Using invoicing software means that you can implement invoices starting today without adding much work to your day-to-day tasks. In fact, you may find that, once you start using software, you actually spend less time on collecting payments because you don’t need to search through your checking account to see which of your clients paid, track down nonpayments yourself, or send countless email reminders to clients about their unpaid bills. The best software does all the hard stuff for you. 

You can even learn how to create an invoice template so that your invoices look professional every time with minimal effort. Online invoice templates are a great way to ensure that all the information you want included is there every time, without more work. You may even choose to have multiple invoice templates based on your services and client types. By modifying your templates slightly for each invoice type, you ensure that the right information is always at your clients’ fingertips. 

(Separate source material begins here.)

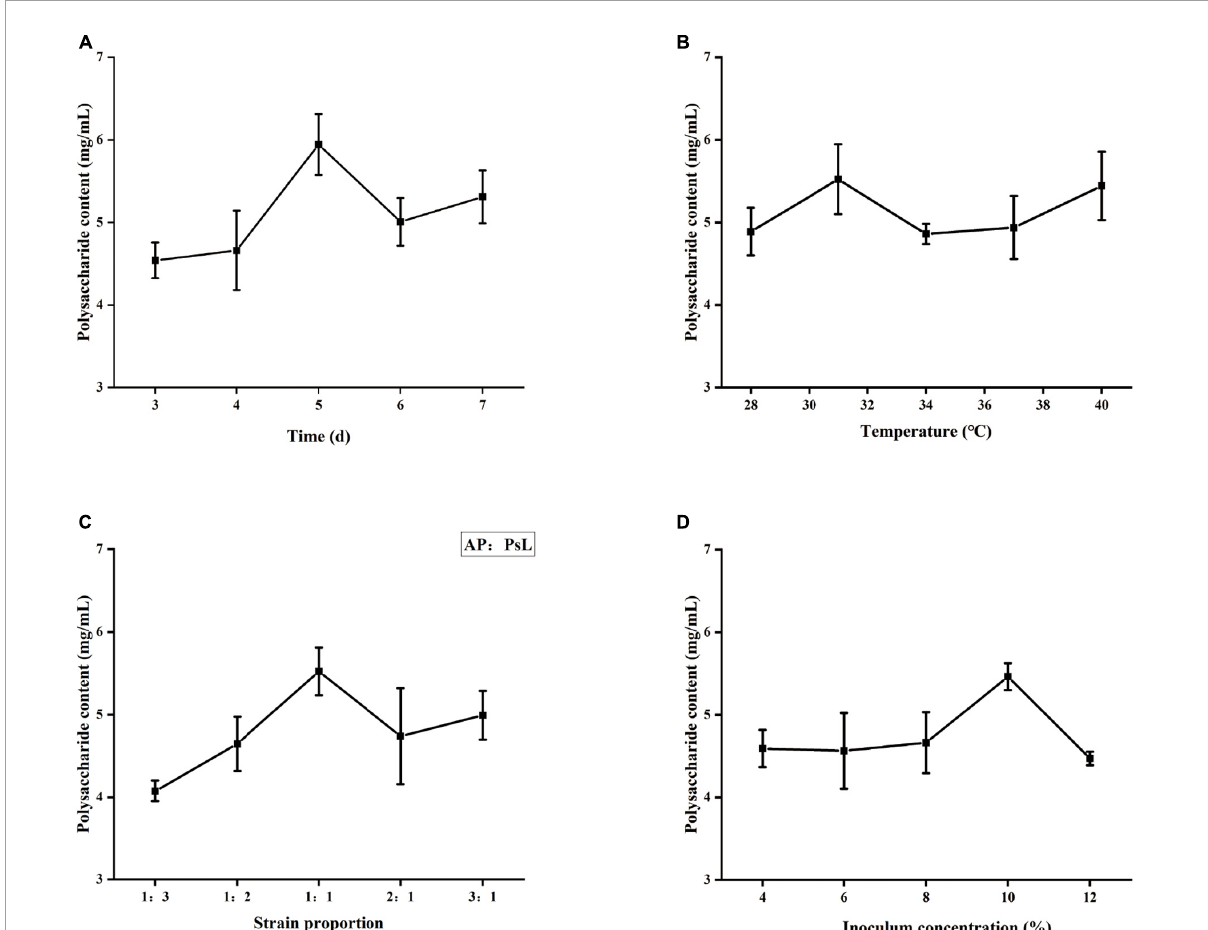
FIGURE6 Effects of different factors on polysaccharide yield. (A) Fermentation time, (B) fermentation temperature, (C) strain proportion, and (D) inoculum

Start using invoices to improve payments and client relations today

Invoices aren’t about being super technical. They’re about safeguarding your time and your business. By implementing a system for invoicing your clients, you acknowledge the reality that your job matters and that getting paid is a priority. Professional invoice services can make it easier for you tracking orders, collecting payments, and sending reminders, so you don’t get bogged down with invoices and can continue dedicating your time to the job you love.